Sarah Palin & The Gladys Glover Connection

A while back when she first came on the scene, the ever-fascinating Sarah Palin inspired me to ruminate on which movie character she resembled the most - Tracy Flick in "Election," "Lonesome" Rhodes in "A Face in the Crowd," Suzanne Stone Maretto in "To Die For," Marge Gunderson in "Fargo" or Raymond Shaw in "The Manchurian Candidate."

Well, I missed the most obvious - Gladys Glover, the marvelous Judy Holliday creation in George Cukor's "It Should Happen to You!" (1954). As conjured up by the preternaturally astute Garson Kanin, Gladys is a nobody who desperately wants to be a somebody - no ... matter ... what.

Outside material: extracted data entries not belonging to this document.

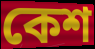
কেশ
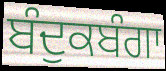
ਬੰਦੁਕਬੰਗਾ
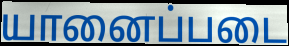
யானைப்படை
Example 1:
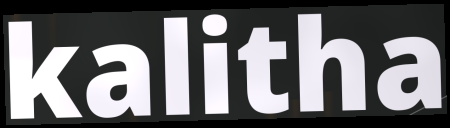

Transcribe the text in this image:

kalitha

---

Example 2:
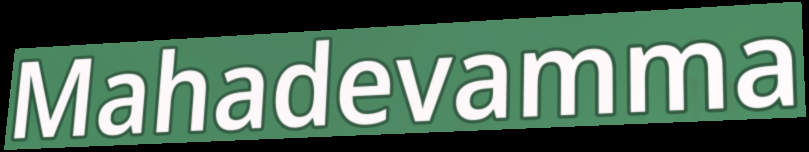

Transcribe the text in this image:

Mahadevamma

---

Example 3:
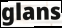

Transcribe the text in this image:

glans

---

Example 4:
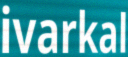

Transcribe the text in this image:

ivarkal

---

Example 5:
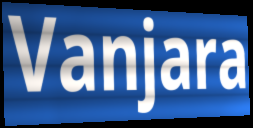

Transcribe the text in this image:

Vanjara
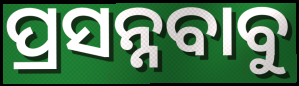
ପ୍ରସନ୍ନବାବୁ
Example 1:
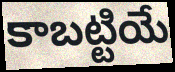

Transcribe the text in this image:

కాబట్టియే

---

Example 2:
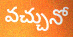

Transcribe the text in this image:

వచ్చునో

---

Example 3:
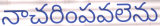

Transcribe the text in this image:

నాచరింపవలెను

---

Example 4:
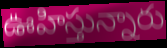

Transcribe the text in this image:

ఊహిస్తున్నారు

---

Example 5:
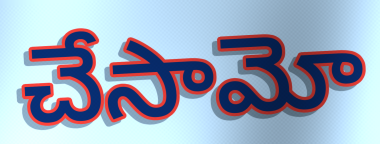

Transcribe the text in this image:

చేసామో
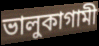
ভালুকাগামী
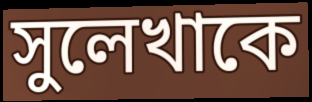
সুলেখাকে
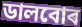
ডালবোৰ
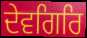
ਦੇਵਗਿਰਿ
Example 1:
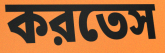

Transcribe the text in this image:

করতেস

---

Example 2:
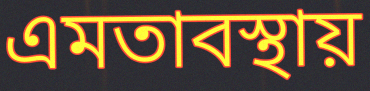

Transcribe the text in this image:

এমতাবস্থায়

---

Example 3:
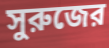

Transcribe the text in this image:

সুরুজের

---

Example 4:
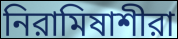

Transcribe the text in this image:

নিরামিষাশীরা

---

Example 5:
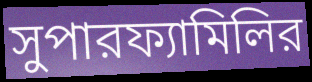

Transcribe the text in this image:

সুপারফ্যামিলির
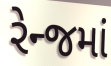
રેન્જમાં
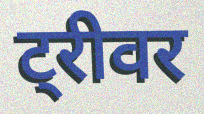
ट्रीवर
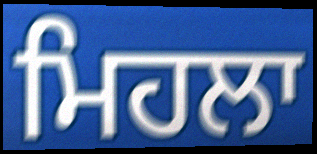
ਮਿਹਲਾ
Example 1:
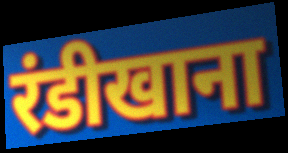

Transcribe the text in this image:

रंडीखाना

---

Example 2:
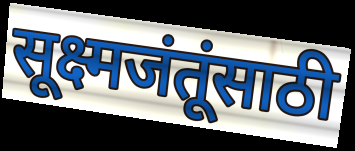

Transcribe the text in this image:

सूक्ष्मजंतूंसाठी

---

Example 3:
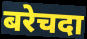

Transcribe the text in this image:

बरेचदा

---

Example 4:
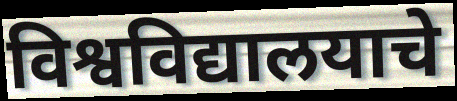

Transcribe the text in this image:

विश्वविद्यालयाचे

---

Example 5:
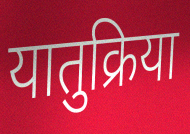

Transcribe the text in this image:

यातुक्रिया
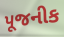
પૂજનીક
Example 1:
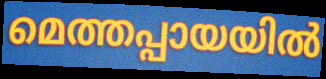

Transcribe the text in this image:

മെത്തപ്പായയിൽ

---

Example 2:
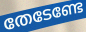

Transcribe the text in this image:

തേടേണ്ടേ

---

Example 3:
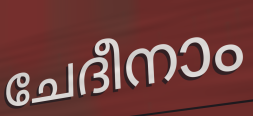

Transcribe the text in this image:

ചേദീനാം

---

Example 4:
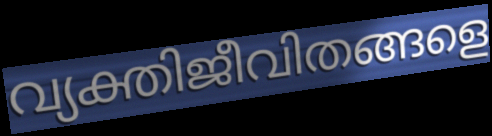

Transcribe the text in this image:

വ്യക്തിജീവിതങ്ങളെ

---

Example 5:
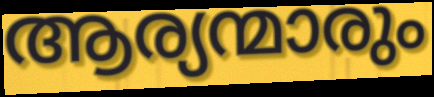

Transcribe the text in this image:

ആര്യന്മാരും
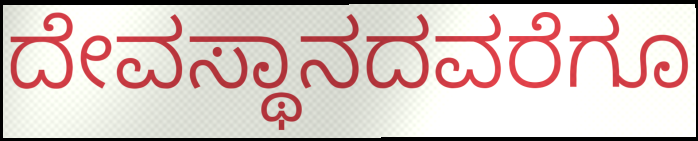
ದೇವಸ್ಥಾನದವರೆಗೂ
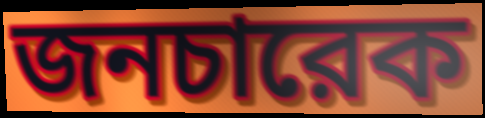
জনচারেক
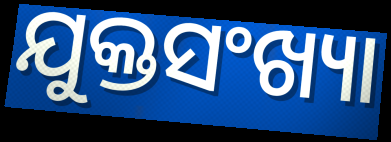
ଯୁକ୍ତସଂଖ୍ୟା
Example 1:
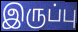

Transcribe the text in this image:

இருப்பு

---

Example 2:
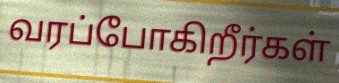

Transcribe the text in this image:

வரப்போகிறீர்கள்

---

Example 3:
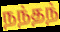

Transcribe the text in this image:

நந்தந்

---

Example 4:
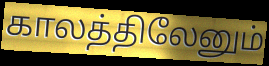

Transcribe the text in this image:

காலத்திலேனும்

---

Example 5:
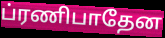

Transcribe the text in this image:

ப்ரணிபாதேன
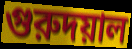
গুরুদয়াল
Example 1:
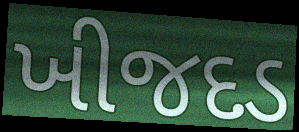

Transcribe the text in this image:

ખીજદડ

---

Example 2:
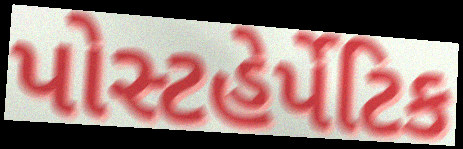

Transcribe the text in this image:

પોસ્ટહેર્પેટિક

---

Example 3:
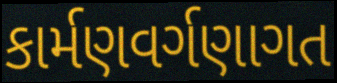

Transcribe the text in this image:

કાર્મણવર્ગણાગત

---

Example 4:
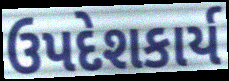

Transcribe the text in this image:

ઉપદેશકાર્ય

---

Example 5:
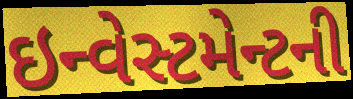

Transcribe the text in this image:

ઇન્વેસ્ટમેન્ટની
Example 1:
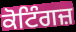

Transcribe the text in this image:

ਕੋਟਿੰਗਜ਼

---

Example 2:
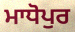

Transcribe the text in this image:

ਮਾਧੋਪੁਰ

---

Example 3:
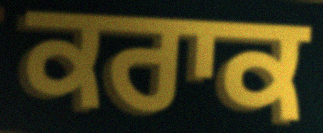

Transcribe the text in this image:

ਕਰਾਕ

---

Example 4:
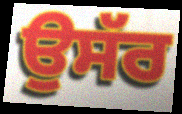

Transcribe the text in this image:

ਉਸੱਰ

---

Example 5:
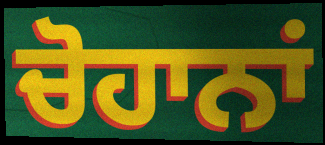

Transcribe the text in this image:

ਚੋਹਾਨਾਂ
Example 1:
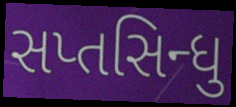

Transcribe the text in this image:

સપ્તસિન્ધુ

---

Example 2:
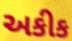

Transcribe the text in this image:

અકીક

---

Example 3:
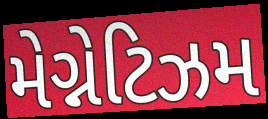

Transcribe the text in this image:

મેગ્નેટિઝમ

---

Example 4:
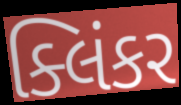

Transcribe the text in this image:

ક્લિંકર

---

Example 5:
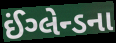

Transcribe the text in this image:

ઈંગ્લેન્ડના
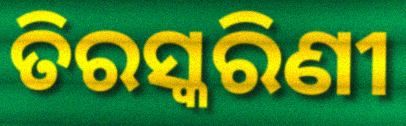
ତିରସ୍କରିଣୀ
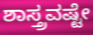
ಶಾಸ್ತ್ರವಷ್ಟೇ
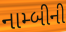
નામ્બીની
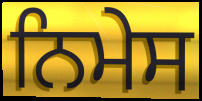
ਨਿਮੇਸ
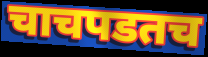
चाचपडतच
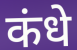
कंधे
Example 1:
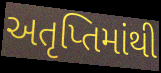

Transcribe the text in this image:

અતૃપ્તિમાંથી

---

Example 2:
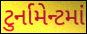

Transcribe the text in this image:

ટુર્નામેન્ટમાં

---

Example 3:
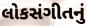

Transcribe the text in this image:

લોકસંગીતનું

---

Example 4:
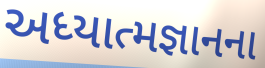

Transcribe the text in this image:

અધ્યાત્મજ્ઞાનના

And succeeds she does - if only as a symbol of ... nothing.

As for Palin in the here and now, I love how "Family Guy's" Seth MacFarland kept low and let Palin and her clone Bristol mouth off about his show's edgy Down syndrome episode before - ta-da! - announcing that Andrea Fay Friedman, the main vocal talent in the episode, is an actress who has Down syndrome herself, and that the show was supported by Gail Williamson, executive director of the Down Syndrome Association of Los Angeles. How's that working fer ya, Sarah?

1 comment:

Thomas said...

Good analogy. I always thought at "It Should Happen to You," like "A Face in the Crowd," was way ahead of the time - preternatural, to coin a word you just used. With each passing year, both films become scarily accurate. But I must say that Palin is not nearly as adorable as Judy.